Typical to employ multi-cycle operations to reduce hardware through resource sharing (reuse of hardware in difference clock cycles) and reduce the critical path lengths.

```verilog
always @ (posedge clk)
begin
    temp = a * b;
    @(posedge clk)
    y = temp * c;
end
```

- We’ll want to understand how to implement multi-cycle operations using state machines
Key Points

- Combinatorial data dependency loops cannot be synthesized.
- Static for loops can be synthesized by being unrolled.
- Dynamic for loops may not be understood by the synthesizer.
- Dynamic for loops with timing control may be synthesized as a “multicycle operation” or a state machine.
- We'll want to formalize multi-cycle operations as state machines.
A structural “for loop”: For...Generate

- Uses a special indexing variable defined using genvar.

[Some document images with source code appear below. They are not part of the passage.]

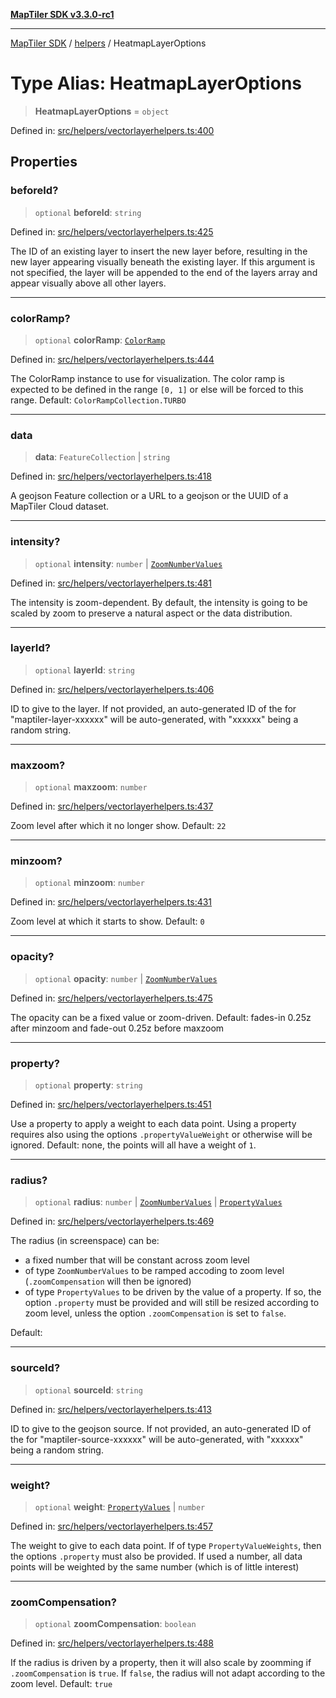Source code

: [**MapTiler SDK v3.3.0-rc1**](../../../../README.md)

***

[MapTiler SDK](../../../../README.md) / [helpers](../README.md) / HeatmapLayerOptions

# Type Alias: HeatmapLayerOptions

> **HeatmapLayerOptions** = `object`

Defined in: [src/helpers/vectorlayerhelpers.ts:400](https://github.com/maptiler/maptiler-sdk-js/blob/d9cb958ebf063ecde2f6f583eb172e5a83460e6a/src/helpers/vectorlayerhelpers.ts#L400)

## Properties

### beforeId?

> `optional` **beforeId**: `string`

Defined in: [src/helpers/vectorlayerhelpers.ts:425](https://github.com/maptiler/maptiler-sdk-js/blob/d9cb958ebf063ecde2f6f583eb172e5a83460e6a/src/helpers/vectorlayerhelpers.ts#L425)

The ID of an existing layer to insert the new layer before, resulting in the new layer appearing
visually beneath the existing layer. If this argument is not specified, the layer will be appended
to the end of the layers array and appear visually above all other layers.

***

### colorRamp?

> `optional` **colorRamp**: [`ColorRamp`](../../../../classes/ColorRamp.md)

Defined in: [src/helpers/vectorlayerhelpers.ts:444](https://github.com/maptiler/maptiler-sdk-js/blob/d9cb958ebf063ecde2f6f583eb172e5a83460e6a/src/helpers/vectorlayerhelpers.ts#L444)

The ColorRamp instance to use for visualization. The color ramp is expected to be defined in the
range `[0, 1]` or else will be forced to this range.
Default: `ColorRampCollection.TURBO`

***

### data

> **data**: `FeatureCollection` \| `string`

Defined in: [src/helpers/vectorlayerhelpers.ts:418](https://github.com/maptiler/maptiler-sdk-js/blob/d9cb958ebf063ecde2f6f583eb172e5a83460e6a/src/helpers/vectorlayerhelpers.ts#L418)

A geojson Feature collection or a URL to a geojson or the UUID of a MapTiler Cloud dataset.

***

### intensity?

> `optional` **intensity**: `number` \| [`ZoomNumberValues`](ZoomNumberValues.md)

Defined in: [src/helpers/vectorlayerhelpers.ts:481](https://github.com/maptiler/maptiler-sdk-js/blob/d9cb958ebf063ecde2f6f583eb172e5a83460e6a/src/helpers/vectorlayerhelpers.ts#L481)

The intensity is zoom-dependent. By default, the intensity is going to be scaled by zoom to preserve
a natural aspect or the data distribution.

***

### layerId?

> `optional` **layerId**: `string`

Defined in: [src/helpers/vectorlayerhelpers.ts:406](https://github.com/maptiler/maptiler-sdk-js/blob/d9cb958ebf063ecde2f6f583eb172e5a83460e6a/src/helpers/vectorlayerhelpers.ts#L406)

ID to give to the layer.
If not provided, an auto-generated ID of the for "maptiler-layer-xxxxxx" will be auto-generated,
with "xxxxxx" being a random string.

***

### maxzoom?

> `optional` **maxzoom**: `number`

Defined in: [src/helpers/vectorlayerhelpers.ts:437](https://github.com/maptiler/maptiler-sdk-js/blob/d9cb958ebf063ecde2f6f583eb172e5a83460e6a/src/helpers/vectorlayerhelpers.ts#L437)

Zoom level after which it no longer show.
Default: `22`

***

### minzoom?

> `optional` **minzoom**: `number`

Defined in: [src/helpers/vectorlayerhelpers.ts:431](https://github.com/maptiler/maptiler-sdk-js/blob/d9cb958ebf063ecde2f6f583eb172e5a83460e6a/src/helpers/vectorlayerhelpers.ts#L431)

Zoom level at which it starts to show.
Default: `0`

***

### opacity?

> `optional` **opacity**: `number` \| [`ZoomNumberValues`](ZoomNumberValues.md)

Defined in: [src/helpers/vectorlayerhelpers.ts:475](https://github.com/maptiler/maptiler-sdk-js/blob/d9cb958ebf063ecde2f6f583eb172e5a83460e6a/src/helpers/vectorlayerhelpers.ts#L475)

The opacity can be a fixed value or zoom-driven.
Default: fades-in 0.25z after minzoom and fade-out 0.25z before maxzoom

***

### property?

> `optional` **property**: `string`

Defined in: [src/helpers/vectorlayerhelpers.ts:451](https://github.com/maptiler/maptiler-sdk-js/blob/d9cb958ebf063ecde2f6f583eb172e5a83460e6a/src/helpers/vectorlayerhelpers.ts#L451)

Use a property to apply a weight to each data point. Using a property requires also using
the options `.propertyValueWeight` or otherwise will be ignored.
Default: none, the points will all have a weight of `1`.

***

### radius?

> `optional` **radius**: `number` \| [`ZoomNumberValues`](ZoomNumberValues.md) \| [`PropertyValues`](PropertyValues.md)

Defined in: [src/helpers/vectorlayerhelpers.ts:469](https://github.com/maptiler/maptiler-sdk-js/blob/d9cb958ebf063ecde2f6f583eb172e5a83460e6a/src/helpers/vectorlayerhelpers.ts#L469)

The radius (in screenspace) can be:
- a fixed number that will be constant across zoom level
- of type `ZoomNumberValues` to be ramped accoding to zoom level (`.zoomCompensation` will then be ignored)
- of type `PropertyValues` to be driven by the value of a property.
  If so, the option `.property` must be provided and will still be resized according to zoom level,
  unless the option `.zoomCompensation` is set to `false`.

Default:

***

### sourceId?

> `optional` **sourceId**: `string`

Defined in: [src/helpers/vectorlayerhelpers.ts:413](https://github.com/maptiler/maptiler-sdk-js/blob/d9cb958ebf063ecde2f6f583eb172e5a83460e6a/src/helpers/vectorlayerhelpers.ts#L413)

ID to give to the geojson source.
If not provided, an auto-generated ID of the for "maptiler-source-xxxxxx" will be auto-generated,
with "xxxxxx" being a random string.

***

### weight?

> `optional` **weight**: [`PropertyValues`](PropertyValues.md) \| `number`

Defined in: [src/helpers/vectorlayerhelpers.ts:457](https://github.com/maptiler/maptiler-sdk-js/blob/d9cb958ebf063ecde2f6f583eb172e5a83460e6a/src/helpers/vectorlayerhelpers.ts#L457)

The weight to give to each data point. If of type `PropertyValueWeights`, then the options `.property`
must also be provided. If used a number, all data points will be weighted by the same number (which is of little interest)

***

### zoomCompensation?

> `optional` **zoomCompensation**: `boolean`

Defined in: [src/helpers/vectorlayerhelpers.ts:488](https://github.com/maptiler/maptiler-sdk-js/blob/d9cb958ebf063ecde2f6f583eb172e5a83460e6a/src/helpers/vectorlayerhelpers.ts#L488)

If the radius is driven by a property, then it will also scale by zoomming if `.zoomCompensation` is `true`.
If `false`, the radius will not adapt according to the zoom level.
Default: `true`
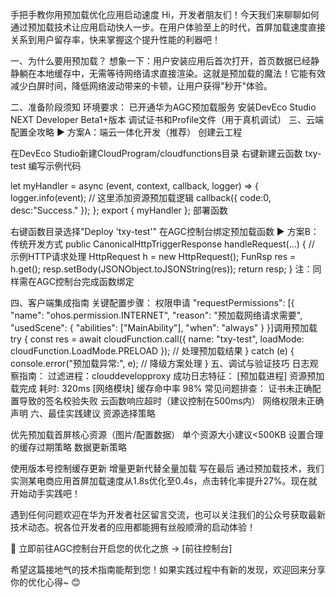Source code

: 手把手教你用预加载优化应用启动速度
Hi，开发者朋友们！今天我们来聊聊如何通过预加载技术让应用启动快人一步。在用户体验至上的时代，首屏加载速度直接关系到用户留存率，快来掌握这个提升性能的利器吧！

一、为什么要用预加载？
想象一下：用户安装应用后首次打开，首页数据已经静静躺在本地缓存中，无需等待网络请求直接渲染。这就是预加载的魔法！它能有效减少白屏时间，降低网络波动带来的卡顿，让用户获得"秒开"体验。

二、准备阶段须知
环境要求：
已开通华为AGC预加载服务
安装DevEco Studio NEXT Developer Beta1+版本
调试证书和Profile文件（用于真机调试）
三、云端配置全攻略
▶ 方案A：端云一体化开发（推荐）
​​创建云工程​​

在DevEco Studio新建CloudProgram/cloudfunctions目录
右键新建云函数 txy-test
​​编写示例代码​​

let myHandler = async (event, context, callback, logger) => {
  logger.info(event);
  // 这里添加资源预加载逻辑
  callback({ code:0, desc:"Success." });
};
export { myHandler };
​​部署函数​​

右键函数目录选择"Deploy 'txy-test'"
在AGC控制台绑定预加载函数
▶ 方案B：传统开发方式
public CanonicalHttpTriggerResponse handleRequest(...) {
  // 示例HTTP请求处理
  HttpRequest h = new HttpRequest();
  FunRsp res = h.get();
  resp.setBody(JSONObject.toJSONString(res));
  return resp;
}
注：同样需在AGC控制台完成函数绑定

四、客户端集成指南
关键配置步骤：
​​权限申请​​
"requestPermissions": [{
  "name": "ohos.permission.INTERNET",
  "reason": "预加载网络请求需要",
  "usedScene": {
    "abilities": ["MainAbility"],
    "when": "always"
  }
}]
​​调用预加载​​
try {
  const res = await cloudFunction.call({
    name: "txy-test",
    loadMode: cloudFunction.LoadMode.PRELOAD
  });
  // 处理预加载结果
} catch (e) {
  console.error("预加载异常:", e);
  // 降级方案处理
}
五、调试与验证技巧
日志观察指南：
过滤进程：clouddevelopproxy
成功日志特征：
[预加载进程] 资源预加载完成 耗时: 320ms
[网络模块] 缓存命中率 98%
常见问题排查：
证书未正确配置导致的签名校验失败
云函数响应超时（建议控制在500ms内）
网络权限未正确声明
六、最佳实践建议
​​资源选择策略​​

优先预加载首屏核心资源（图片/配置数据）
单个资源大小建议<500KB
设置合理的缓存过期策略
​​数据更新策略​​

使用版本号控制缓存更新
增量更新代替全量加载
写在最后
通过预加载技术，我们实测某电商应用首屏加载速度从1.8s优化至0.4s，点击转化率提升27%。现在就开始动手实践吧！

遇到任何问题欢迎在华为开发者社区留言交流，也可以关注我们的公众号获取最新技术动态。祝各位开发者的应用都能拥有丝般顺滑的启动体验！

🚀 立即前往AGC控制台开启您的优化之旅 → [前往控制台]

希望这篇接地气的技术指南能帮到您！如果实践过程中有新的发现，欢迎回来分享你的优化心得~ 😊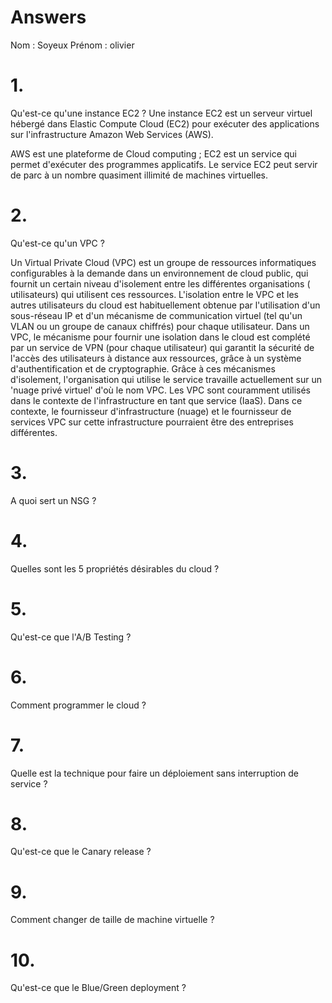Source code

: # Answers

Nom : Soyeux 
Prénom : olivier

# 1.
Qu'est-ce qu'une instance EC2 ?
Une instance EC2 est un serveur virtuel hébergé dans Elastic Compute Cloud (EC2) pour exécuter des applications sur l'infrastructure Amazon Web Services (AWS).

AWS est une plateforme de Cloud computing ; EC2 est un service qui permet d'exécuter des programmes applicatifs. Le service EC2 peut servir de parc à un nombre quasiment illimité de machines virtuelles.

# 2.
Qu'est-ce qu'un VPC ?

 Un Virtual Private Cloud (VPC) est un groupe de ressources informatiques configurables à la demande dans un environnement de cloud public, qui fournit un certain niveau d'isolement entre les différentes organisations ( utilisateurs) qui utilisent ces ressources. L'isolation entre le VPC et les autres utilisateurs du cloud est habituellement obtenue par l'utilisation d'un sous-réseau IP et d'un mécanisme de communication virtuel (tel qu'un VLAN ou un groupe de canaux chiffrés) pour chaque utilisateur.
  Dans un VPC, le mécanisme pour fournir une isolation dans le cloud est complété par un service de VPN (pour chaque utilisateur) qui garantit la sécurité de l'accès des utilisateurs à distance aux ressources, grâce à un système d'authentification et de cryptographie.
  Grâce à ces mécanismes d'isolement, l'organisation qui utilise le service travaille actuellement sur un 'nuage privé virtuel' d'où le nom VPC.
  Les VPC sont couramment utilisés dans le contexte de l'infrastructure en tant que service (IaaS). Dans ce contexte, le fournisseur d'infrastructure (nuage) et le fournisseur de services VPC sur cette infrastructure pourraient être des entreprises différentes.

# 3.
A quoi sert un NSG ?

# 4.
Quelles sont les 5 propriétés désirables du cloud ?

# 5.
Qu'est-ce que l'A/B Testing ?

# 6.
Comment programmer le cloud ?

# 7.
Quelle est la technique pour faire un déploiement sans interruption de service ?

# 8.
Qu'est-ce que le Canary release ?

# 9.
Comment changer de taille de machine virtuelle ?

# 10.
Qu'est-ce que le Blue/Green deployment ?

Within a generate block indicated using keyword generate

- Use for repetitive structural instantiations

```verilog
genvar index;
generate
  for (index=0; index < 8; index=index+1)
    begin: gen_code_label
      BUFR BUFR_inst (  
        .O(clk_o(index)), // Clock buffer output  
        .CE(ce), // Clock enable input  
        .CLR(clear), // Clock buffer reset input  
        .I(clk_i(index)) // Clock buffer input  
      );
    end
endgenerate
```
An adder is a good example since it involves a repetitive structure with interconnection between instantiations (*use for param)

genvar index;
genenerate
for (index=0; index < 8; index=index+1)
    begin: gen_code_label
        adder adder_inst (  
            .cin(c[index]),
            .a(a[index]),
            .b(b[index]),
            .cout(c[index+1]),
            .y(u[index])
        );
    end
endgenerate
Concluding Points

- Combinatorial dependency loops cannot be synthesized.
- Static for loops can be synthesized by being unrolled.
- Dynamic for Loops may not be synthesizable.
- Dynamic for Loops with timing control may be synthesized as a “multicycle operation” or a state machine.
- Repetitive/Patterned Structural Instantiations may be done with for...generate loops.
- We'll want to formalize multi-cycle operations as state machines.